My interest in this area of study began with my exposure to fledgling Networked Communities such as Usenet groups and Multi User Dungeons (MUDs), online text based multi-user games, as an undergraduate student at the Rochester Institute of Technology. These experiences led me to work with RIT’s School of Printing Management and Sciences to develop an interdisciplinary concentration in New Media Publishing in order to study emerging computer based publishing, community, and community tools.

This exploration of online communities continued throughout my tenure with Eastman Kodak. During that time I served as a Kodak representative on numerous online digital camera communities, co-hosted a weekly Internet photo based chat, developed a proposal for a “Gen-Y” media sharing community, and served as the implementation and production manager for a short lived collection of photo based networked community tools (chat and discussion boards). My interactions with existing and fledgling networked communities fostered a deep interest in studying the fundamental social building blocks that drive their development and evolution. Additionally, Kodak exposed me to the potential of digital photographs as a communication tool and a form of social currency. These experiences, coupled with a firm belief that the only way to truly understand the social implications of these new technologies is through the social sciences, lead me to the University of Chicago.

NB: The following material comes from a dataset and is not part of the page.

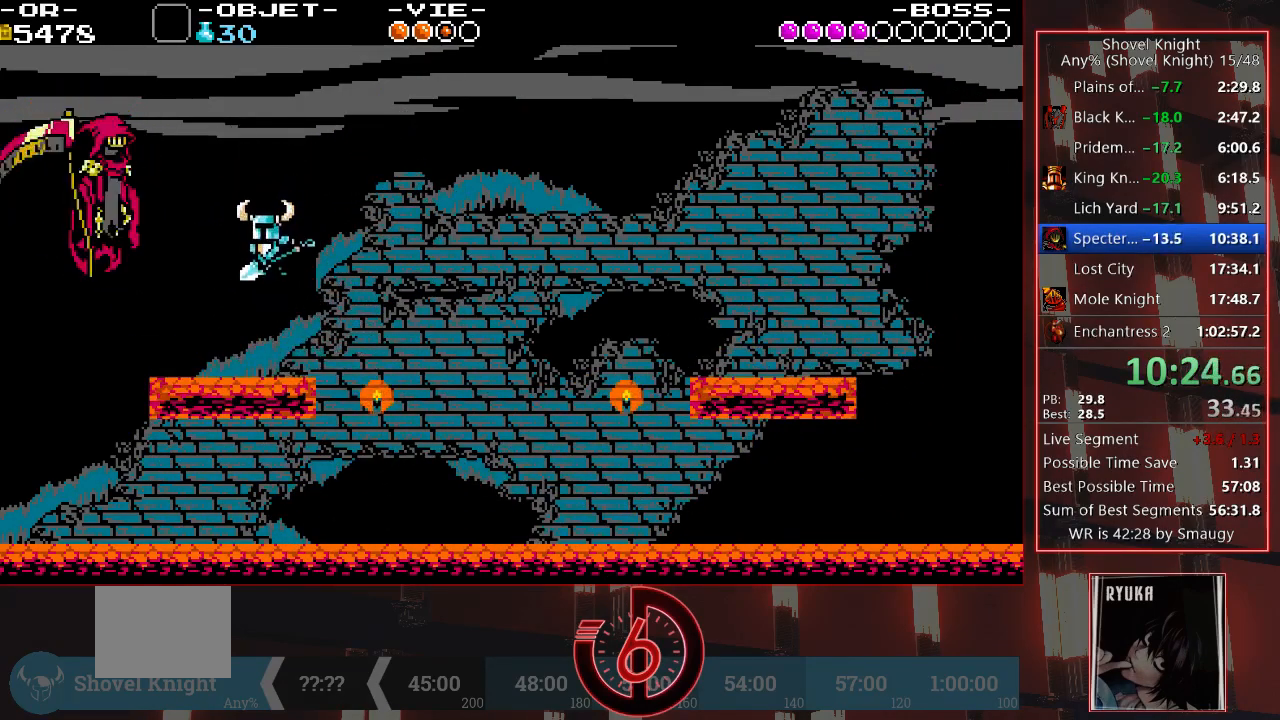
{"buttons": ["SQUARE"], "left_stick": "center", "right_stick": "center", "events": [[183, "CROSS", "down"], [183, "DPAD_LEFT", "up"], [283, "CROSS", "up"], [283, "DPAD_LEFT", "down"], [350, "SQUARE", "down"], [417, "SQUARE", "up"], [450, "DPAD_LEFT", "up"], [450, "SQUARE", "down"]]}
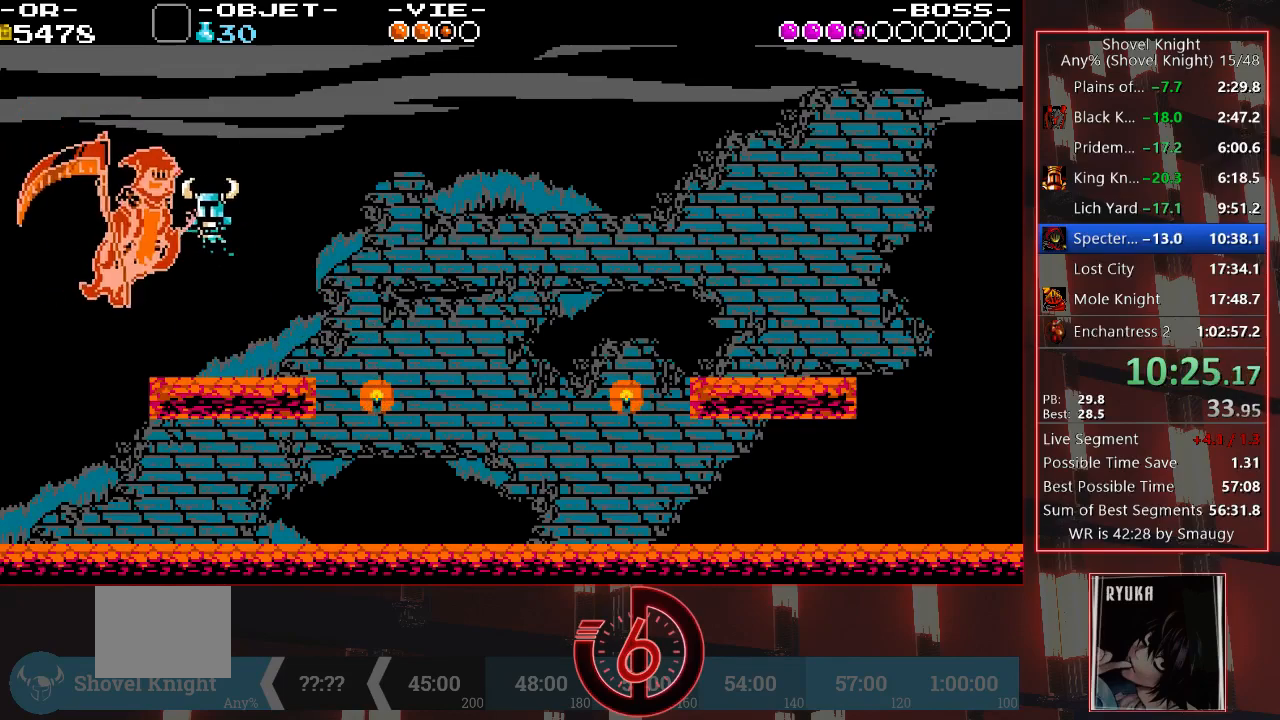
{"buttons": ["DPAD_LEFT"], "left_stick": "center", "right_stick": "center", "events": [[17, "SQUARE", "up"], [67, "SQUARE", "down"], [117, "SQUARE", "up"], [167, "SQUARE", "down"], [233, "SQUARE", "up"], [433, "DPAD_LEFT", "down"]]}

The multidisciplinary approach of the MASS program provides a unique opportunity to craft the best selection of courses to study social developments that occur at this intersection of social interaction, photography, and technology. My professional experience allows me to bring a unique perspective to an academic program. It solidified my view that the social sciences have a crucial role to play in both the academic and professional arenas. This experience will be an asset in interactions with other program participants and faculty members. I will be able to present ideas and views that might not normally be represented in the Division of Social Science’s environment. At the same time, I look forward to being exposed to ideas and methods that I could not possibly gain in a professional environment. This is a unique opportunity to “empty my cup”, setting aside lessons learned at Kodak and embrace new challenges and ideas.

I cannot speak to all of the potential academic applications of this research. That is a perspective I would gain as part of the graduate work. However from a professional view, there is no way to develop credible product and service offerings in this rapidly evolving environment without significant guidance from social scientists. Ultimately it is my expectation that the knowledge acquired at the University, supplemented by professional experience, will reveal new avenues of exploration in this area and interesting applications of research.

It is my hope that the university sees the same potential as I, both in this area of study and in me as a student.

Respectfully yours,

Matthew Bernius”

That’s basically it in a nutshell. I think that the social sciences need to take an increased role in product development. And that’s an area that I’m really interested in working on. Of course, any thoughts on this are welcomed.